Nearly three-quarters of forecasters surveyed by the National Association for Business Economics said that the probability of the U.S. entering a recession in the next 12 months is 50% or less, the organization announced on Monday.

Echoing that burst of optimism, the median of economists surveyed by Bloomberg this month put the odds of a recession within the next 12 months at 58%, down from 70% in December.

The fate of the economy will be determined in large part by the extent of rate hikes undertaken by the Fed and their ultimate effect, economists told ABC News.

For more than a year, the Fed has aimed to roll back price increases by slowing down the economy and slashing consumer demand. The approach, however, risks tipping the economy into a recession.

The policy appears to have succeeded in cooling prices. Inflation has fallen significantly from a peak last summer but remains one percentage point above the Federal Reserve’s target of 2%.

Last month, the Fed opted to leave its benchmark interest rate unchanged, ending a string of 10 consecutive rate increases that stretches back 15 months.
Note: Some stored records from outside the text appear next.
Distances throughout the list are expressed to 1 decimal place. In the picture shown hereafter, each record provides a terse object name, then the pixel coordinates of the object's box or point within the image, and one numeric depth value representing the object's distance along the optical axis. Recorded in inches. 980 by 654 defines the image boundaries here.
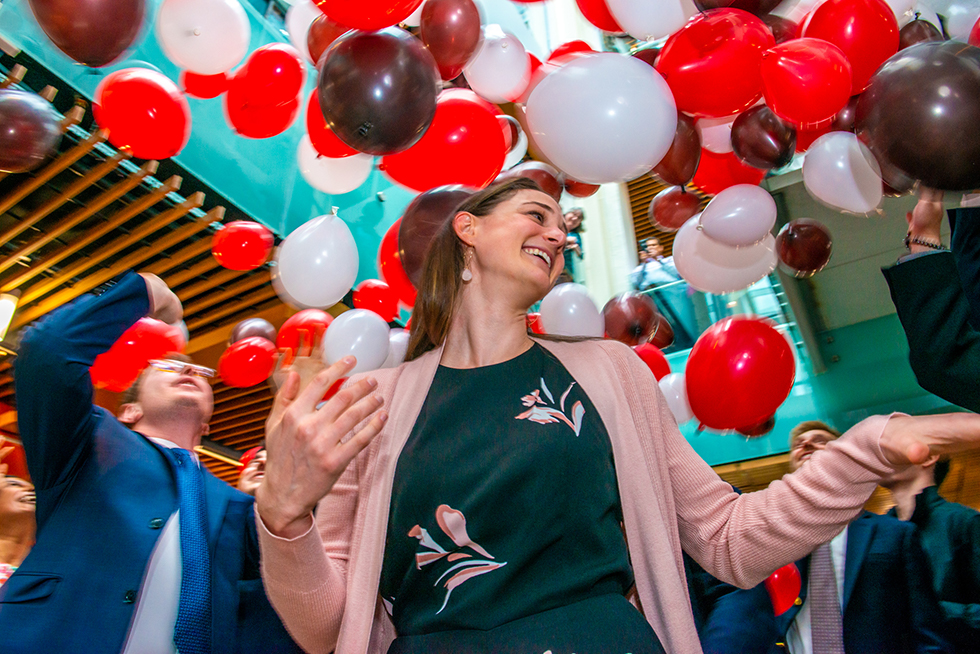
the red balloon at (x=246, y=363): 120.6
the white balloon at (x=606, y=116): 71.3
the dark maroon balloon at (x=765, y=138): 87.8
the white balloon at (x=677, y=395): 117.2
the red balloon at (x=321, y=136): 96.6
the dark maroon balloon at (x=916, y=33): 88.7
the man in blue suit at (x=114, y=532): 55.9
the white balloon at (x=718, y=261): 101.0
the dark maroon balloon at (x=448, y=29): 93.7
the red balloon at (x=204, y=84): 114.3
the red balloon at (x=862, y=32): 80.8
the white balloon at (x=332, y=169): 118.6
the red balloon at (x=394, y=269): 98.3
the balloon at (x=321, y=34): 99.5
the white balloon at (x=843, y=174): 83.0
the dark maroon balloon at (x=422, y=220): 85.3
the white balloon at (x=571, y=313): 105.1
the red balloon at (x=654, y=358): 120.3
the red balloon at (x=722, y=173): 105.1
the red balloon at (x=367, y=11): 70.8
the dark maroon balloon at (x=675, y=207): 116.6
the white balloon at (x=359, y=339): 101.0
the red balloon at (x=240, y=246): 131.3
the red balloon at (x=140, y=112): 104.0
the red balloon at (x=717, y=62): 80.8
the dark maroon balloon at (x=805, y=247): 108.0
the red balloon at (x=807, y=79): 73.6
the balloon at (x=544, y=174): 105.4
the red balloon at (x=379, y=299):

Economists surveyed by Bloomberg this month expect a modest quarter-point rate hike.

The apparent downshift in the Fed’s inflation fight “means that it’s buying into the possibility of a soft landing or at least is willing to give it a try,” Stephan Weiler, a professor of economics at Colorado State University and a former Fed research officer, told ABC News.

Still, the full effect of rate hikes at the Fed typically takes hold after a time lag that is difficult to predict, leaving uncertain whether the economy will face a significant slowdown in the months ahead, Liz Ann Sonders, managing director and chief investment strategist at Charles Schwab, told ABC News.

“We know we had the most aggressive [Fed] tightening in more than 40 years, and it hasn’t so far led to this huge hit to the economy,” Sonders said. “What we don’t know is whether this time is different or whether it’s one of the lags.”

A clearer sense of the nation’s economic health will be made available on Thursday, when the Bureau of Economic Analysis releases its initial estimate of GDP growth over the three-month period ending in June.

The Federal Reserve Bank of Philadelphia found forecasters expect gross domestic product to have grown at an annualized rate of 1% over that period, which would mark continued growth but a slowdown from previous quarters.

Such results would indicate a slowdown from the 2% annualized GDP growth recorded over the previous quarter, which itself showed a cooling from the 2.6% growth displayed in the quarter before that.

However, the anticipated finding of 1% annualized growth would demonstrate that the economy expanded rather than shrank. Many observers define a recession through the shorthand metric of two consecutive quarters of shrinking in a nation’s GDP.

“The economy is slowing down,” said Weiler, of Colorado State University. “But it’s slowing down slowly.”

After the economic releases this week, a recession will remain possible but distant, said Hamrick, of Bankrate.

“We’ve had a bumpy ride at times but it really has yet to be one where a more dire outcome has seemed imminent,” he said.